● **WHAT THE EXERCISE ASKS**:
Copy each record below exactly, please, and leave its pictures out.

#### TASK DATA ####

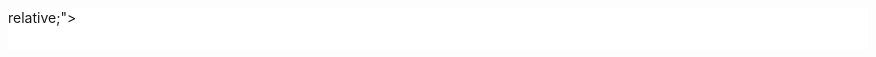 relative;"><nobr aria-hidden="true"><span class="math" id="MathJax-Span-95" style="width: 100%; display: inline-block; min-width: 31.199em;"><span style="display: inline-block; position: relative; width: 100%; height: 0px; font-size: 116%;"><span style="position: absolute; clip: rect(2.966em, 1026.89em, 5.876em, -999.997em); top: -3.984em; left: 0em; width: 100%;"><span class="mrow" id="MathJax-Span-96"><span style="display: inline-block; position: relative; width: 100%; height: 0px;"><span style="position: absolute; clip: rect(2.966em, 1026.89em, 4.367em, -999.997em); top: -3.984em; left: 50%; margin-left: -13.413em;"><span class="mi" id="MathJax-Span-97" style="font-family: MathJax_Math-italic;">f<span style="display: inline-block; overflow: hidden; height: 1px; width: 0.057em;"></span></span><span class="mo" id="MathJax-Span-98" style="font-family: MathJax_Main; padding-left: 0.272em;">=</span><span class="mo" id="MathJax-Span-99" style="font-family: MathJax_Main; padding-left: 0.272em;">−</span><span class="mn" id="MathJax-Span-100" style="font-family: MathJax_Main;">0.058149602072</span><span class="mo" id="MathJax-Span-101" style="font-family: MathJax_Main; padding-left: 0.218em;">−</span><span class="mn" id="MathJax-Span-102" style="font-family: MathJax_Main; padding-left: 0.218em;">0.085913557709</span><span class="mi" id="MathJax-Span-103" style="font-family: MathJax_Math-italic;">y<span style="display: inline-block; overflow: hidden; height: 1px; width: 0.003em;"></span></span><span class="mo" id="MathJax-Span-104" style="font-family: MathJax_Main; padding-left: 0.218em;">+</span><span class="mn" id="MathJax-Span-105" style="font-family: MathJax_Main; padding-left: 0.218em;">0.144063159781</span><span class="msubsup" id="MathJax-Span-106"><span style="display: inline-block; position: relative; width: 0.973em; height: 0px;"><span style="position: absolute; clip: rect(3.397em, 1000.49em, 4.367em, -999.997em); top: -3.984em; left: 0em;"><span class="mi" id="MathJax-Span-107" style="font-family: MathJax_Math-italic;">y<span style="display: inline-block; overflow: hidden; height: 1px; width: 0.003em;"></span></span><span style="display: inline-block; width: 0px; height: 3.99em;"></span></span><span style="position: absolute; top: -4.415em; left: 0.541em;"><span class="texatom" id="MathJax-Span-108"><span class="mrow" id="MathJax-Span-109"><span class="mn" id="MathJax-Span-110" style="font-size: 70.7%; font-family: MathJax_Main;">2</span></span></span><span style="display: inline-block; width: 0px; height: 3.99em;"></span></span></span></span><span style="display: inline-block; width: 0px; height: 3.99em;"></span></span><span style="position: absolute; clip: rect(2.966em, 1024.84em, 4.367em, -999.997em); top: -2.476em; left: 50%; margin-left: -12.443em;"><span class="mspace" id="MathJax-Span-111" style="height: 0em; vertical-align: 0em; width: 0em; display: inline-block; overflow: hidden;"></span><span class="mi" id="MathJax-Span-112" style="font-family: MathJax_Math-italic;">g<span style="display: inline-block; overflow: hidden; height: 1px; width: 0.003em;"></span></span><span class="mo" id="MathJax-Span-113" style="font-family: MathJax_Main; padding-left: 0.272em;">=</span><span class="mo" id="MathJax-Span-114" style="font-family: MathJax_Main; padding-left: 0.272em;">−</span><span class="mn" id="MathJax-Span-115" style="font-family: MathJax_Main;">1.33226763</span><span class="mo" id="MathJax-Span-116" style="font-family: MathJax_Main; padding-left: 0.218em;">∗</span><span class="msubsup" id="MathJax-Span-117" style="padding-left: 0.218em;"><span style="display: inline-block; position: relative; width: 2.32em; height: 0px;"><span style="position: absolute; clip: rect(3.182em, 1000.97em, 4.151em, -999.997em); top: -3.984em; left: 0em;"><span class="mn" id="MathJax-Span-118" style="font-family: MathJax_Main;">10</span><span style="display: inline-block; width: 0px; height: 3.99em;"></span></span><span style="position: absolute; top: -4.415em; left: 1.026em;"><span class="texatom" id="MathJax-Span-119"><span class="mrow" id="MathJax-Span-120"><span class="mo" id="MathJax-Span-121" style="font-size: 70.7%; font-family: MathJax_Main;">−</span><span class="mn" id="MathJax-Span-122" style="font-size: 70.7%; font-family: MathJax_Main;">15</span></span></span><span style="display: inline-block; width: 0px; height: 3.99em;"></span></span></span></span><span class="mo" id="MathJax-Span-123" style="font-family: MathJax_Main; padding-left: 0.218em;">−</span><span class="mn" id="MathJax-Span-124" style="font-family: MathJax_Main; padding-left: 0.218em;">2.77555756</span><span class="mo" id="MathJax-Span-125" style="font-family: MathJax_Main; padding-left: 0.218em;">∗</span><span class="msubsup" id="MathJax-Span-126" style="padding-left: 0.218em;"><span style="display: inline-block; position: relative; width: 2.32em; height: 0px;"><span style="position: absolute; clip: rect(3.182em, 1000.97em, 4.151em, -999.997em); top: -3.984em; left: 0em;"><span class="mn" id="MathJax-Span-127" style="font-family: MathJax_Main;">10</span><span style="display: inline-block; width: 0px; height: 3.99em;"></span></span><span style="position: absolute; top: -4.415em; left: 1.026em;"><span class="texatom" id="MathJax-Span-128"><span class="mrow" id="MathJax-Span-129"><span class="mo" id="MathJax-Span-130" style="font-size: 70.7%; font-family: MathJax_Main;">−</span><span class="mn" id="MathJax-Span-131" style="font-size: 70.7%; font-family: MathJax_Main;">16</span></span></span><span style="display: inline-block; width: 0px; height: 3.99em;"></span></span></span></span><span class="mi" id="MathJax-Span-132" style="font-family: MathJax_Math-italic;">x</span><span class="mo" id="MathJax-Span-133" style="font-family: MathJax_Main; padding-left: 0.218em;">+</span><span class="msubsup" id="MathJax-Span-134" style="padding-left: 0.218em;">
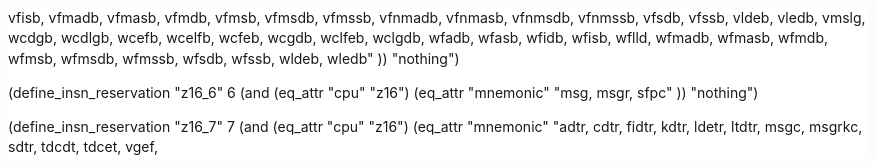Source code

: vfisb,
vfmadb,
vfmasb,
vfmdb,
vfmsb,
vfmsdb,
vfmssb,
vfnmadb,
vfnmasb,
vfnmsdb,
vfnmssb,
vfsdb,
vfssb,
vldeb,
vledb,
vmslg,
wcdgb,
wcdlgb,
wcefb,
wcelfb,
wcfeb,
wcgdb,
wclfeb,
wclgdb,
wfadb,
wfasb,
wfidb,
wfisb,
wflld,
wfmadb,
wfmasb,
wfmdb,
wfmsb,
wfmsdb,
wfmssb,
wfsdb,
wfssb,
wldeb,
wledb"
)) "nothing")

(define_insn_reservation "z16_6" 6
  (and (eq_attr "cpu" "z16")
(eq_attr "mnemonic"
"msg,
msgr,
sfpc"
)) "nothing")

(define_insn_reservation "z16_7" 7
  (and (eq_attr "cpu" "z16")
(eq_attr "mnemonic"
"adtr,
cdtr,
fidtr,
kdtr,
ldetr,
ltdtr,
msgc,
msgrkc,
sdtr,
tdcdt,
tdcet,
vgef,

####

● **EXERCISE RESPONSE**:
 relative;"><nobr aria-hidden="true"><span class="math" id="MathJax-Span-95" style="width: 100%; display: inline-block; min-width: 31.199em;"><span style="display: inline-block; position: relative; width: 100%; height: 0px; font-size: 116%;"><span style="position: absolute; clip: rect(2.966em, 1026.89em, 5.876em, -999.997em); top: -3.984em; left: 0em; width: 100%;"><span class="mrow" id="MathJax-Span-96"><span style="display: inline-block; position: relative; width: 100%; height: 0px;"><span style="position: absolute; clip: rect(2.966em, 1026.89em, 4.367em, -999.997em); top: -3.984em; left: 50%; margin-left: -13.413em;"><span class="mi" id="MathJax-Span-97" style="font-family: MathJax_Math-italic;">f<span style="display: inline-block; overflow: hidden; height: 1px; width: 0.057em;"></span></span><span class="mo" id="MathJax-Span-98" style="font-family: MathJax_Main; padding-left: 0.272em;">=</span><span class="mo" id="MathJax-Span-99" style="font-family: MathJax_Main; padding-left: 0.272em;">−</span><span class="mn" id="MathJax-Span-100" style="font-family: MathJax_Main;">0.058149602072</span><span class="mo" id="MathJax-Span-101" style="font-family: MathJax_Main; padding-left: 0.218em;">−</span><span class="mn" id="MathJax-Span-102" style="font-family: MathJax_Main; padding-left: 0.218em;">0.085913557709</span><span class="mi" id="MathJax-Span-103" style="font-family: MathJax_Math-italic;">y<span style="display: inline-block; overflow: hidden; height: 1px; width: 0.003em;"></span></span><span class="mo" id="MathJax-Span-104" style="font-family: MathJax_Main; padding-left: 0.218em;">+</span><span class="mn" id="MathJax-Span-105" style="font-family: MathJax_Main; padding-left: 0.218em;">0.144063159781</span><span class="msubsup" id="MathJax-Span-106"><span style="display: inline-block; position: relative; width: 0.973em; height: 0px;"><span style="position: absolute; clip: rect(3.397em, 1000.49em, 4.367em, -999.997em); top: -3.984em; left: 0em;"><span class="mi" id="MathJax-Span-107" style="font-family: MathJax_Math-italic;">y<span style="display: inline-block; overflow: hidden; height: 1px; width: 0.003em;"></span></span><span style="display: inline-block; width: 0px; height: 3.99em;"></span></span><span style="position: absolute; top: -4.415em; left: 0.541em;"><span class="texatom" id="MathJax-Span-108"><span class="mrow" id="MathJax-Span-109"><span class="mn" id="MathJax-Span-110" style="font-size: 70.7%; font-family: MathJax_Main;">2</span></span></span><span style="display: inline-block; width: 0px; height: 3.99em;"></span></span></span></span><span style="display: inline-block; width: 0px; height: 3.99em;"></span></span><span style="position: absolute; clip: rect(2.966em, 1024.84em, 4.367em, -999.997em); top: -2.476em; left: 50%; margin-left: -12.443em;"><span class="mspace" id="MathJax-Span-111" style="height: 0em; vertical-align: 0em; width: 0em; display: inline-block; overflow: hidden;"></span><span class="mi" id="MathJax-Span-112" style="font-family: MathJax_Math-italic;">g<span style="display: inline-block; overflow: hidden; height: 1px; width: 0.003em;"></span></span><span class="mo" id="MathJax-Span-113" style="font-family: MathJax_Main; padding-left: 0.272em;">=</span><span class="mo" id="MathJax-Span-114" style="font-family: MathJax_Main; padding-left: 0.272em;">−</span><span class="mn" id="MathJax-Span-115" style="font-family: MathJax_Main;">1.33226763</span><span class="mo" id="MathJax-Span-116" style="font-family: MathJax_Main; padding-left: 0.218em;">∗</span><span class="msubsup" id="MathJax-Span-117" style="padding-left: 0.218em;"><span style="display: inline-block; position: relative; width: 2.32em; height: 0px;"><span style="position: absolute; clip: rect(3.182em, 1000.97em, 4.151em, -999.997em); top: -3.984em; left: 0em;"><span class="mn" id="MathJax-Span-118" style="font-family: MathJax_Main;">10</span><span style="display: inline-block; width: 0px; height: 3.99em;"></span></span><span style="position: absolute; top: -4.415em; left: 1.026em;"><span class="texatom" id="MathJax-Span-119"><span class="mrow" id="MathJax-Span-120"><span class="mo" id="MathJax-Span-121" style="font-size: 70.7%; font-family: MathJax_Main;">−</span><span class="mn" id="MathJax-Span-122" style="font-size: 70.7%; font-family: MathJax_Main;">15</span></span></span><span style="display: inline-block; width: 0px; height: 3.99em;"></span></span></span></span><span class="mo" id="MathJax-Span-123" style="font-family: MathJax_Main; padding-left: 0.218em;">−</span><span class="mn" id="MathJax-Span-124" style="font-family: MathJax_Main; padding-left: 0.218em;">2.77555756</span><span class="mo" id="MathJax-Span-125" style="font-family: MathJax_Main; padding-left: 0.218em;">∗</span><span class="msubsup" id="MathJax-Span-126" style="padding-left: 0.218em;"><span style="display: inline-block; position: relative; width: 2.32em; height: 0px;"><span style="position: absolute; clip: rect(3.182em, 1000.97em, 4.151em, -999.997em); top: -3.984em; left: 0em;"><span class="mn" id="MathJax-Span-127" style="font-family: MathJax_Main;">10</span><span style="display: inline-block; width: 0px; height: 3.99em;"></span></span><span style="position: absolute; top: -4.415em; left: 1.026em;"><span class="texatom" id="MathJax-Span-128"><span class="mrow" id="MathJax-Span-129"><span class="mo" id="MathJax-Span-130" style="font-size: 70.7%; font-family: MathJax_Main;">−</span><span class="mn" id="MathJax-Span-131" style="font-size: 70.7%; font-family: MathJax_Main;">16</span></span></span><span style="display: inline-block; width: 0px; height: 3.99em;"></span></span></span></span><span class="mi" id="MathJax-Span-132" style="font-family: MathJax_Math-italic;">x</span><span class="mo" id="MathJax-Span-133" style="font-family: MathJax_Main; padding-left: 0.218em;">+</span><span class="msubsup" id="MathJax-Span-134" style="padding-left: 0.218em;">
Source code

: vfisb,
vfmadb,
vfmasb,
vfmdb,
vfmsb,
vfmsdb,
vfmssb,
vfnmadb,
vfnmasb,
vfnmsdb,
vfnmssb,
vfsdb,
vfssb,
vldeb,
vledb,
vmslg,
wcdgb,
wcdlgb,
wcefb,
wcelfb,
wcfeb,
wcgdb,
wclfeb,
wclgdb,
wfadb,
wfasb,
wfidb,
wfisb,
wflld,
wfmadb,
wfmasb,
wfmdb,
wfmsb,
wfmsdb,
wfmssb,
wfsdb,
wfssb,
wldeb,
wledb"
)) "nothing")

(define_insn_reservation "z16_6" 6
  (and (eq_attr "cpu" "z16")
(eq_attr "mnemonic"
"msg,
msgr,
sfpc"
)) "nothing")

(define_insn_reservation "z16_7" 7
  (and (eq_attr "cpu" "z16")
(eq_attr "mnemonic"
"adtr,
cdtr,
fidtr,
kdtr,
ldetr,
ltdtr,
msgc,
msgrkc,
sdtr,
tdcdt,
tdcet,
vgef,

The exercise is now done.